El entrenador del Mirandés, Andoni Iraola, admite que el equipo no estuvo al nivel de los últimos encuentros en el compromiso ante Las Palmas. Los rojillos desaprovecharon la oportunidad de seguir luchando por un puesto en la fase de ascenso: “Ha sido un partido bastante equilibrado. Ellos tuvieron la ocasión de la falta que sacó Raúl (Lizoain) en la primera parte y luego nosotros la de Matheus. En la segunda no nos valía el empate. Quitamos gente por dentro para ver si se rompía, pero nos encontramos con ese penalti en contra”.

De nuevo la derrota llegó desde el punto de penalti. El equipo rojillo reclamó una posible pena máxima de Mantovani en el añadido: “A mi me pareció que la sacó con la mano. Me imagino que la habrán revisado. Cuando te las pitan luego al revés, esas manos pegadas que a nosotros nos han pitado unas cuantas, el partido se complica.
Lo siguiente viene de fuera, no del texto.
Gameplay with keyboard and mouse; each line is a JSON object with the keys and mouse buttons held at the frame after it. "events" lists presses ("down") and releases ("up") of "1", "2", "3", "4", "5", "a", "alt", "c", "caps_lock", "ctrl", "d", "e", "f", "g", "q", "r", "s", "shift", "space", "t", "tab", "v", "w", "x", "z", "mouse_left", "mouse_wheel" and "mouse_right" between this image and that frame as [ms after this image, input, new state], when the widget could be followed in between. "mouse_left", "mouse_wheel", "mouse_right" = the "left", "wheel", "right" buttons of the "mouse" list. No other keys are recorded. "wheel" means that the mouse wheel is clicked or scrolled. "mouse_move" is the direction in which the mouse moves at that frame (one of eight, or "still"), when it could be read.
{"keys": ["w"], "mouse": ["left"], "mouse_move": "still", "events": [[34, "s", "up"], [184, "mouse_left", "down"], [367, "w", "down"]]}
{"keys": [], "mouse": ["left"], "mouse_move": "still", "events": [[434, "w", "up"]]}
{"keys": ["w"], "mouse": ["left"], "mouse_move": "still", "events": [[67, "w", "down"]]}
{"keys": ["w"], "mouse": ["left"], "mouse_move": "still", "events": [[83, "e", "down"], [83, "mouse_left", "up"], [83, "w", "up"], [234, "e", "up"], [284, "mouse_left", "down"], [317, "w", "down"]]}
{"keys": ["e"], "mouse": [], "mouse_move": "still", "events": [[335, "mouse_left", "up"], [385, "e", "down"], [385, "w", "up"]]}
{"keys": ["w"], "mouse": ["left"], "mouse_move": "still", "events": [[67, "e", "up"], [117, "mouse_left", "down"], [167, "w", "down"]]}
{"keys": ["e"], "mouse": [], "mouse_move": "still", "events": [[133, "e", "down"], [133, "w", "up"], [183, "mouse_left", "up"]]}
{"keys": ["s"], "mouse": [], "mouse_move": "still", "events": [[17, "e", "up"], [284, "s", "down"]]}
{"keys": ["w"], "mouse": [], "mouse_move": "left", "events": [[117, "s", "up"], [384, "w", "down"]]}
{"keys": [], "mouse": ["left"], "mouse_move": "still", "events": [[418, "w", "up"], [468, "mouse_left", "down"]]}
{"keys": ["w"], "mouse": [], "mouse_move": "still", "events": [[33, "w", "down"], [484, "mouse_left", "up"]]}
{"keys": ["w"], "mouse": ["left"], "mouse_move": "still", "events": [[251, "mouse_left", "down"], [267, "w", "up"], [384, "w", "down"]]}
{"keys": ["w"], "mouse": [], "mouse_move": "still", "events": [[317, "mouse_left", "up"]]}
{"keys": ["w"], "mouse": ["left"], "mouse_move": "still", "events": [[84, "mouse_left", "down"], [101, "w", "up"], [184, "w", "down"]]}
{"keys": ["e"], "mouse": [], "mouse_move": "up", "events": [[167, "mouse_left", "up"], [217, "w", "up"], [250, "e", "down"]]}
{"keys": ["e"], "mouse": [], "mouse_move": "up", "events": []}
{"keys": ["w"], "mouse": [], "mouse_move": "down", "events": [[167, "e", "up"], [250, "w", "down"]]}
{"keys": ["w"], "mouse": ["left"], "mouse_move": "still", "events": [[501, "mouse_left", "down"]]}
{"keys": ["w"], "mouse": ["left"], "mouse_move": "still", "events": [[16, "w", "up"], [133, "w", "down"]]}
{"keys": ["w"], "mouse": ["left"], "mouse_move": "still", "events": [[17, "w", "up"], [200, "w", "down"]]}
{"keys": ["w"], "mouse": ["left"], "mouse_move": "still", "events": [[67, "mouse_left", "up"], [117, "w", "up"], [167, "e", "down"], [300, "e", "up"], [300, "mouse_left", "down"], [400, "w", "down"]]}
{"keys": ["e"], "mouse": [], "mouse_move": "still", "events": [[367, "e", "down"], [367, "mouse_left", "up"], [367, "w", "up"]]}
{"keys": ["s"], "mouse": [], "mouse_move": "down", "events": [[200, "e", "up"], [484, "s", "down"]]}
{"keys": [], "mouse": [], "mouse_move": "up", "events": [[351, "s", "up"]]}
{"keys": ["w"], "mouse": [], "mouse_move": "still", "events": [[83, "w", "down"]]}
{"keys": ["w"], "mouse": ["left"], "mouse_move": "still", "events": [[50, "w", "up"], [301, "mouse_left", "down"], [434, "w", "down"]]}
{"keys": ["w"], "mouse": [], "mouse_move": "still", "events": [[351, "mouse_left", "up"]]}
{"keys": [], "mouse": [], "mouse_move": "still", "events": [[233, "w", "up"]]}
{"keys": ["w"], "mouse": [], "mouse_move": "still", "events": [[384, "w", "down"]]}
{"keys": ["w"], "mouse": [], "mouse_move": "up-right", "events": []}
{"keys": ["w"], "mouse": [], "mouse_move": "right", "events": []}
Tampoco el empate, si hubiésemos marcado, nos hubiera dado muchas más opciones y estaba claro que teníamos que arriesgar. Hemos acabado con Marcos y Matheus arriba y con línea de tres, pero no estuvimos finos en ataque”.

Pese a caer por la mínima y decir adiós al sueño del playoff, la temporada del Mirandés se puede calificar como magnífica. A partir de ahora, la dirección deportiva deberá pensar en la próxima campaña. Iraola reconoce que las conversaciones con el club van en buen camino: “Nos quedan dos partidos y casi seguro que ganando los dos no tengamos opciones de playoff. Tenemos que acabar lo mejor posible. En muchos casos incluso el mio, acabamos contrato cuando termine la temporada. En ese sentido, la comunicación con el club es fluida y estas cosas se deberán ir hablando con ellos en los próximos días. Creo que el año ha sido muy bueno. Llegamos a semifinales de la Copa del Rey y nos hemos salvado con cierta holgura”.